§ **STATED PROBLEM**: Please reproduce word for word the lines of the rows below, starting at the line that contains "pose: elev=319.5 azim=33.4" and ending at the line that contains "Dot at: (212, 286)", with both of those lines included.

(Data listing)

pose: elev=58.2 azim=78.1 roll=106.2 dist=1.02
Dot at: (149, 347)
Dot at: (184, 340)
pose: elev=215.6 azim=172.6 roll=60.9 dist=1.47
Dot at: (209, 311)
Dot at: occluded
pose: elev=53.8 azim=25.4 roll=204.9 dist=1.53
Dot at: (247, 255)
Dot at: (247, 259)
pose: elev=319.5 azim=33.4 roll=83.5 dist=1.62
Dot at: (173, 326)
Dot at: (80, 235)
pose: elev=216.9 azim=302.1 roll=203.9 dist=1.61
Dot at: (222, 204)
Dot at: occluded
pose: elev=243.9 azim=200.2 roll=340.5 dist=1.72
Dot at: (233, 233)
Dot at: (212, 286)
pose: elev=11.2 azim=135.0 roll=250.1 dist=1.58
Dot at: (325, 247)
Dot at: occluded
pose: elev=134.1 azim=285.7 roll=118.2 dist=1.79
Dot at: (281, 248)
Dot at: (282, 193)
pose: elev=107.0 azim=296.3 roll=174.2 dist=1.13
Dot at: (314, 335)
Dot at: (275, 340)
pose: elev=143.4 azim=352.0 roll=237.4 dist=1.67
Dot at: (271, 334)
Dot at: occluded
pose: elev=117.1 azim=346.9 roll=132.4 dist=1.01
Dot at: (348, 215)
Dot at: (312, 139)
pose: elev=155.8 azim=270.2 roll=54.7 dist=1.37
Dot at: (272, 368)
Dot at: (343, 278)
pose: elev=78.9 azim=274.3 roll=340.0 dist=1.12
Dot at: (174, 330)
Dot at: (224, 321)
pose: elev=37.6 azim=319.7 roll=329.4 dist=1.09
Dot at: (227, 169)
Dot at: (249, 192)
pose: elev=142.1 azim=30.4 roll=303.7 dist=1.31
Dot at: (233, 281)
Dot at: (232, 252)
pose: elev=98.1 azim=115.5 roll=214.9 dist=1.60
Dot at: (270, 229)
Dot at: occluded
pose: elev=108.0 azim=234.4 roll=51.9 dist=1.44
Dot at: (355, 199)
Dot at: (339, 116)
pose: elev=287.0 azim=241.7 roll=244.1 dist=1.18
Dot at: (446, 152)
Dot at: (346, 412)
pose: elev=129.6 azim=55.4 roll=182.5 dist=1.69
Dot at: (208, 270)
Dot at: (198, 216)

§ **WRITTEN ANSWER**:
pose: elev=319.5 azim=33.4 roll=83.5 dist=1.62
Dot at: (173, 326)
Dot at: (80, 235)
pose: elev=216.9 azim=302.1 roll=203.9 dist=1.61
Dot at: (222, 204)
Dot at: occluded
pose: elev=243.9 azim=200.2 roll=340.5 dist=1.72
Dot at: (233, 233)
Dot at: (212, 286)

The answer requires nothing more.